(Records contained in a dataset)
════════════════════
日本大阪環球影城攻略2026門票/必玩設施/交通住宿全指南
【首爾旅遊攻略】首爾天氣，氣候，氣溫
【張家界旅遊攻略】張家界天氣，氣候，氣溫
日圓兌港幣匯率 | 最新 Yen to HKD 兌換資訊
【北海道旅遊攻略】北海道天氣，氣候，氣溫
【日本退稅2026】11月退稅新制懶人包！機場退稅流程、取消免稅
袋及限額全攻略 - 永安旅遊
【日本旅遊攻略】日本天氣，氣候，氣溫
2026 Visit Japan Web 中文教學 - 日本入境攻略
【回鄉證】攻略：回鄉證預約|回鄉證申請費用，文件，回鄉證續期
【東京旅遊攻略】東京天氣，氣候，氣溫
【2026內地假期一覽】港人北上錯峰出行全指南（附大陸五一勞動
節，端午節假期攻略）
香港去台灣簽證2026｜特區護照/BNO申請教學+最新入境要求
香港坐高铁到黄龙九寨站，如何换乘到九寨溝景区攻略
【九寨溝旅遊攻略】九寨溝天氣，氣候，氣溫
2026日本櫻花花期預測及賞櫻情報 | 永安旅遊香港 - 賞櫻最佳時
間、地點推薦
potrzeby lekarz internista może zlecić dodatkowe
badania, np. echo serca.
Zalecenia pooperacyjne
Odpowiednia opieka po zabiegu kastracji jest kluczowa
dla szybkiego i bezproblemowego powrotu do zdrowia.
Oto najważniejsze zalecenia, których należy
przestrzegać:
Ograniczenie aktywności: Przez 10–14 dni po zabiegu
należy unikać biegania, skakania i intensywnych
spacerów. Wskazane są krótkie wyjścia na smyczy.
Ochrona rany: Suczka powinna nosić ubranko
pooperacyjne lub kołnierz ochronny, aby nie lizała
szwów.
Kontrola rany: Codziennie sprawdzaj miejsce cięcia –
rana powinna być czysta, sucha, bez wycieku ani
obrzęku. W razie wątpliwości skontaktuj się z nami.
════════════════════
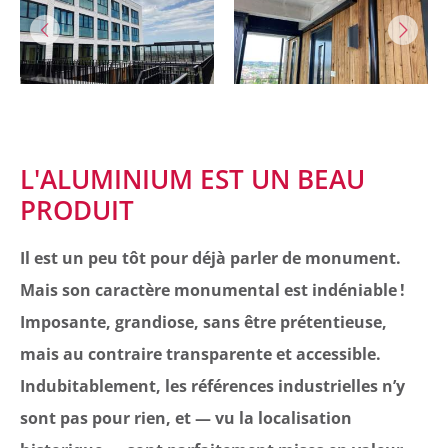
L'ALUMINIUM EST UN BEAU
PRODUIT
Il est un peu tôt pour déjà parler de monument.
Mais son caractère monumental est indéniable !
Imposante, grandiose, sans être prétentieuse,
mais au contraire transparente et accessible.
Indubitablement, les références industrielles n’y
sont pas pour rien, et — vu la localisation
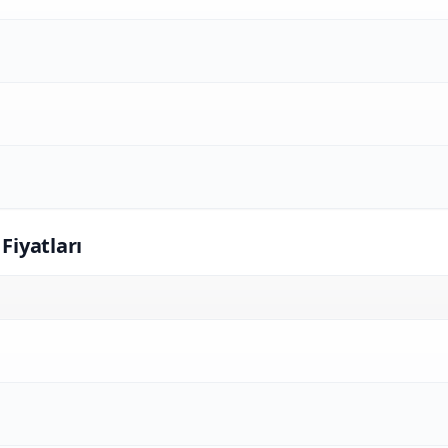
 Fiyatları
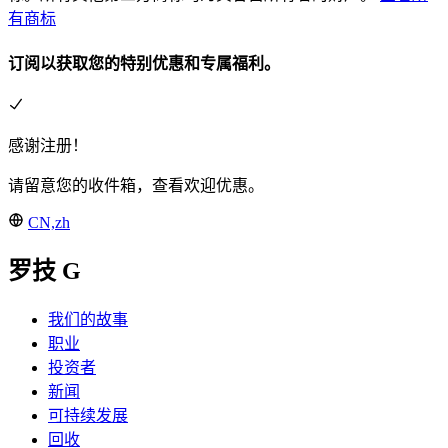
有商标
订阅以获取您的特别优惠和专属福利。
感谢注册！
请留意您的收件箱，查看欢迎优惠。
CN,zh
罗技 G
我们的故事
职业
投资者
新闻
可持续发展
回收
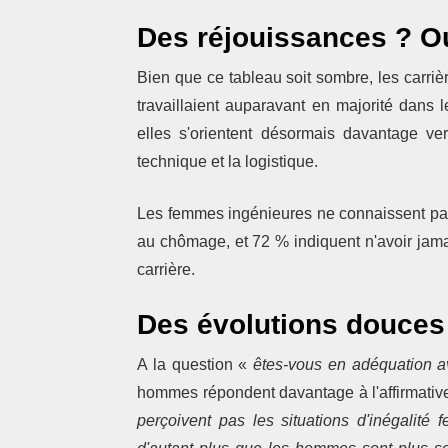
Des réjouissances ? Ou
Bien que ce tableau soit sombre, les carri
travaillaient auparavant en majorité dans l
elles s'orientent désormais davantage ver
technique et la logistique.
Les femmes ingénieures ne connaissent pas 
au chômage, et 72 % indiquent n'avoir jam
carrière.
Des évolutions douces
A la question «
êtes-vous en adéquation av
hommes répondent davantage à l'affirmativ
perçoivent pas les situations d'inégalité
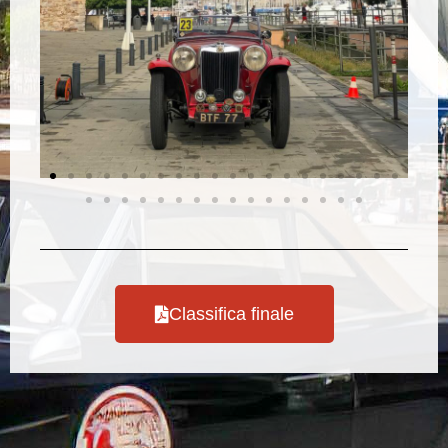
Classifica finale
════════════════════
Problem details >> An exact copy of the lines above between the line holding "日本大阪環球影城攻略2026門票/必玩設施/交通住宿全指南" and the line holding "obrzęku. W razie", inclusive, is the whole answer.

Reply >>
日本大阪環球影城攻略2026門票/必玩設施/交通住宿全指南
【首爾旅遊攻略】首爾天氣，氣候，氣溫
【張家界旅遊攻略】張家界天氣，氣候，氣溫
日圓兌港幣匯率 | 最新 Yen to HKD 兌換資訊
【北海道旅遊攻略】北海道天氣，氣候，氣溫
【日本退稅2026】11月退稅新制懶人包！機場退稅流程、取消免稅
袋及限額全攻略 - 永安旅遊
【日本旅遊攻略】日本天氣，氣候，氣溫
2026 Visit Japan Web 中文教學 - 日本入境攻略
【回鄉證】攻略：回鄉證預約|回鄉證申請費用，文件，回鄉證續期
【東京旅遊攻略】東京天氣，氣候，氣溫
【2026內地假期一覽】港人北上錯峰出行全指南（附大陸五一勞動
節，端午節假期攻略）
香港去台灣簽證2026｜特區護照/BNO申請教學+最新入境要求
香港坐高铁到黄龙九寨站，如何换乘到九寨溝景区攻略
【九寨溝旅遊攻略】九寨溝天氣，氣候，氣溫
2026日本櫻花花期預測及賞櫻情報 | 永安旅遊香港 - 賞櫻最佳時
間、地點推薦
potrzeby lekarz internista może zlecić dodatkowe
badania, np. echo serca.
Zalecenia pooperacyjne
Odpowiednia opieka po zabiegu kastracji jest kluczowa
dla szybkiego i bezproblemowego powrotu do zdrowia.
Oto najważniejsze zalecenia, których należy
przestrzegać:
Ograniczenie aktywności: Przez 10–14 dni po zabiegu
należy unikać biegania, skakania i intensywnych
spacerów. Wskazane są krótkie wyjścia na smyczy.
Ochrona rany: Suczka powinna nosić ubranko
pooperacyjne lub kołnierz ochronny, aby nie lizała
szwów.
Kontrola rany: Codziennie sprawdzaj miejsce cięcia –
rana powinna być czysta, sucha, bez wycieku ani
obrzęku. W razie wątpliwości skontaktuj się z nami.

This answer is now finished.